Within Great Park there is mosaic of habitats including wetlands, woodlands, woodland edge, open grassland and meadows, all which are a home to a variety of wildlife.

Why not head out for walk with our wildlife questionnaire and let us know what you see:

River Ouseburn

The River Ouseburn runs west to east through the southern end of Great Park and is home to a variety of living creatures. Freshwater shrimp and small fish, including sticklebacks, are a perfect food source for kingfishers, which can be seen flying up and down the river close to the water. Otters are also known to have returned to this river in recent years, following a long period of absence. These graceful and elusive creates are a fantastic indicator of the cleanliness and diversity of the river. Recently there has been an increase in hedgehog numbers along the Ouseburn.

Ouseburn Valley – West

South of the River Ouseburn, but north of the Greenside Estate there is a meadow area which was planted as part of the development. Paths, known as ‘Wellie Walks’ are mown throughout the Spring and Summer, along with several circular areas where you can stop and admire the wildflowers and other flora and fauna. At the end of the flowering season, when the seeds have been produced, there whole area is cut and the cycle starts again the following year. This form of management allows the wildflowers to flourish, which in turn attracts insects including butterflies such as meadow browns and skippers.

Ouseburn Meadows

North of the River Ouseburn is an area know as Ouseburn Meadows. This area can be accessed via a public footpath, though the ground here can often be quite damp. Mammals such as foxes, roe deer and rabbits have all been seen here.

SuDS (Sustainable Drainage Systems)

There are several SuDS (large wetland areas) within the Great Park. The aim of SuDS is to reduce surface water flooding from the built environment and to improve the water quality of the local river system. Surface water is stored in the SuDS and slowly released into the Ouseburn, reducing potential flooding further down the river.

Frogs and toads, mallards, herons, dragonflies and damselflies, can all be found in these wonderful wetland areas. The vegetation around the SuDS is also rich in a variety of wildflowers such as vetches, clover and knapweed, all of which are valuable to pollinators including bees and butterflies.

Ouseburn Valley East

The young trees planted near the wetland areas are mainly willow and alder. Both these trees thrive in wet conditions and in years to come will add an even greater variety of life to the area. Reed Bunting can be seen all year round amongst the reeds and in the summer Reed and Sedge Warblers can sometimes be heard.
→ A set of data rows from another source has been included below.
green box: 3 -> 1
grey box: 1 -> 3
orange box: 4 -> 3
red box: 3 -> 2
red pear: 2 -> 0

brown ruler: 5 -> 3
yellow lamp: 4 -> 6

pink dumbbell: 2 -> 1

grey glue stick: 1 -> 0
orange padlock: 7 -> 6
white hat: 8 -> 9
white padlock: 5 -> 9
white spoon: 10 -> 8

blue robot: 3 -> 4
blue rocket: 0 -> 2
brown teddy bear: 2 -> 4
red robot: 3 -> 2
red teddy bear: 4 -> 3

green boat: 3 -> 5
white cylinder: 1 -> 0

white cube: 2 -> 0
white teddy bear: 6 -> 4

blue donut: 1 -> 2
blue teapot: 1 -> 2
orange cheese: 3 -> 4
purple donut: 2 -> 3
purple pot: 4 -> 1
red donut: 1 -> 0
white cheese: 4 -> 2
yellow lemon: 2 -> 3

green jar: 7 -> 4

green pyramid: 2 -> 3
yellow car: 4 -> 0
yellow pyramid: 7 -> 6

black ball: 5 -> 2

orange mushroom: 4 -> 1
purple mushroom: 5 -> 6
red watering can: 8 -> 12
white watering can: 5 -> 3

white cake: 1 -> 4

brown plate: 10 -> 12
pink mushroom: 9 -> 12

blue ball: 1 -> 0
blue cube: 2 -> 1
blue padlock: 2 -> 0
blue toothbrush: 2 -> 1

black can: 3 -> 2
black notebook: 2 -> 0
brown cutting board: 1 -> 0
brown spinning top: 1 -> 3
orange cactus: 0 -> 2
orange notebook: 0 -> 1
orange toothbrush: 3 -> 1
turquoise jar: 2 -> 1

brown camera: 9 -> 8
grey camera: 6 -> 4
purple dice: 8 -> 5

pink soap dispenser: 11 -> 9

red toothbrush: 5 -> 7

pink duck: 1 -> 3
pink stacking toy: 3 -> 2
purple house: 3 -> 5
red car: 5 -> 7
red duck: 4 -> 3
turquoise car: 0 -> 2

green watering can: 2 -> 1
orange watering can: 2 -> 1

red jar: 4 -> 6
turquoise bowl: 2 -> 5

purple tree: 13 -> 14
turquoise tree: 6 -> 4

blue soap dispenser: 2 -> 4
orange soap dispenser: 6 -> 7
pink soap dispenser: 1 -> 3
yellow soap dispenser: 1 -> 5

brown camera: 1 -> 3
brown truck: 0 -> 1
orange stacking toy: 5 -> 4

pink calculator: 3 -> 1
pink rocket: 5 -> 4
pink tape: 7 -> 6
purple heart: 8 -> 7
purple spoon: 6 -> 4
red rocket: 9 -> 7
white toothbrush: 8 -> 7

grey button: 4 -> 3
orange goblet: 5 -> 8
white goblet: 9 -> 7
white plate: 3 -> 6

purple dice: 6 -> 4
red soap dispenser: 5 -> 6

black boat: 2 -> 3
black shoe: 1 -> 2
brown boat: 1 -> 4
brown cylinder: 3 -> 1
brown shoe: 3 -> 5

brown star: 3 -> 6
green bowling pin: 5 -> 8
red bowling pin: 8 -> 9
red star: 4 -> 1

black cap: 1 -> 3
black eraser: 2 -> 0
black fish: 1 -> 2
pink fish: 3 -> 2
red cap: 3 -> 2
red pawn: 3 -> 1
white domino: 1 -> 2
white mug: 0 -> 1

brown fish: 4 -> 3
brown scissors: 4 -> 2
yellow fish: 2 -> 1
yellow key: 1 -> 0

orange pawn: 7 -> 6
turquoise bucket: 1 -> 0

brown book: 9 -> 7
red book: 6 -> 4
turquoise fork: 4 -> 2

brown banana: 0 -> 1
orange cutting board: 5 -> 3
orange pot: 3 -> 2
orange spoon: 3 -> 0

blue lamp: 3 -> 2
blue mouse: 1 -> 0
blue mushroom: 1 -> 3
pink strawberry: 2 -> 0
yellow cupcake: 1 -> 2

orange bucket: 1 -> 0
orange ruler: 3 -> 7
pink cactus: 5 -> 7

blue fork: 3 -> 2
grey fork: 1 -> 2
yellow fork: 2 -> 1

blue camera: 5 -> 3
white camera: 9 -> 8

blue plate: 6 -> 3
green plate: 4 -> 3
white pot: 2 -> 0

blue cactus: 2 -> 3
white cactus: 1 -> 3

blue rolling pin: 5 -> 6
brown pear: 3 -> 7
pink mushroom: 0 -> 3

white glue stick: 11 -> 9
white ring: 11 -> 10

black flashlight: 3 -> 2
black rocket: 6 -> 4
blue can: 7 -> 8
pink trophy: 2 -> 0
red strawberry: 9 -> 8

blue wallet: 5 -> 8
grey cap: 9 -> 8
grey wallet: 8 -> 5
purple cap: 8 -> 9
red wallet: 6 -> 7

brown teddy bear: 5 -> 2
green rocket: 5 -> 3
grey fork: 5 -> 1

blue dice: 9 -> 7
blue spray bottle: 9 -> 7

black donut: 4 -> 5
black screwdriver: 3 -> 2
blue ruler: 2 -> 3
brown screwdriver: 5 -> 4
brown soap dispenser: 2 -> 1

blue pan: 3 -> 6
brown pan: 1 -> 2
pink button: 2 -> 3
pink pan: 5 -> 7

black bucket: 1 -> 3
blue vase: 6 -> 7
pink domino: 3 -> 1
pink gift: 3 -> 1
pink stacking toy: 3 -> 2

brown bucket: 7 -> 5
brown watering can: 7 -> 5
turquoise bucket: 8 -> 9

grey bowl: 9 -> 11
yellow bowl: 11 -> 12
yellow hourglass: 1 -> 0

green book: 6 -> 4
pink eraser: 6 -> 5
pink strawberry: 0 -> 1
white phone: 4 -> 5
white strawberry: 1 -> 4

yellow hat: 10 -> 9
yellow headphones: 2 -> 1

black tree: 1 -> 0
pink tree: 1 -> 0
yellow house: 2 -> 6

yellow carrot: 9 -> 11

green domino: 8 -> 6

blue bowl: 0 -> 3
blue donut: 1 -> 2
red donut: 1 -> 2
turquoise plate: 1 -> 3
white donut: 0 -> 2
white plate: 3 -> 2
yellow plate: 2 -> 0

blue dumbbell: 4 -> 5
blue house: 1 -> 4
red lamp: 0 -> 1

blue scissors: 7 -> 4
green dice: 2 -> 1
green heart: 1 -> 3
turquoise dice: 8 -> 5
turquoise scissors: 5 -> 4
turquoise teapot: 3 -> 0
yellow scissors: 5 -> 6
The former wagon way, now accessible as a public footpath, runs northwards through the Great Park. The wagonway is bordered by a hedgerow that provides shelter and food for a variety of birds and mammals. This green corridor enables wildlife to move safely around the site. The hedgerow includes traditional species such as hawthorn, blackthorn, dog rose and hazel.

Melbury Wetland

The SuDS here mainly contain common reed, a tall plant that forms extensive stands known as reed beds. This habitat is great for many birds, but especially the reed and the sedge warbler. Reeds help to filter any pollutants from the water and in the past would have been harvested for thatching.

Warkworth Woods

The woodland here is well established having been planted over 20 year ago. Birds will benefit from shelter and nesting sites within the tree canopy, whilst fungi and damp-loving insects will take advantage of the dark woodland floor. The rough vegetation along the woodland edge also provides another valuable habitat. This wooded area provides cover for roe deer and the open area closest to Brunton Land and the A1 are great for seeing orchids – Northern Marsh, Common Spotted and Early Purple.

Ash trees grow along the edges of the circular meadow, which itself contains large amounts of the aptly named meadowsweet along with scabious, thistle and knapweed.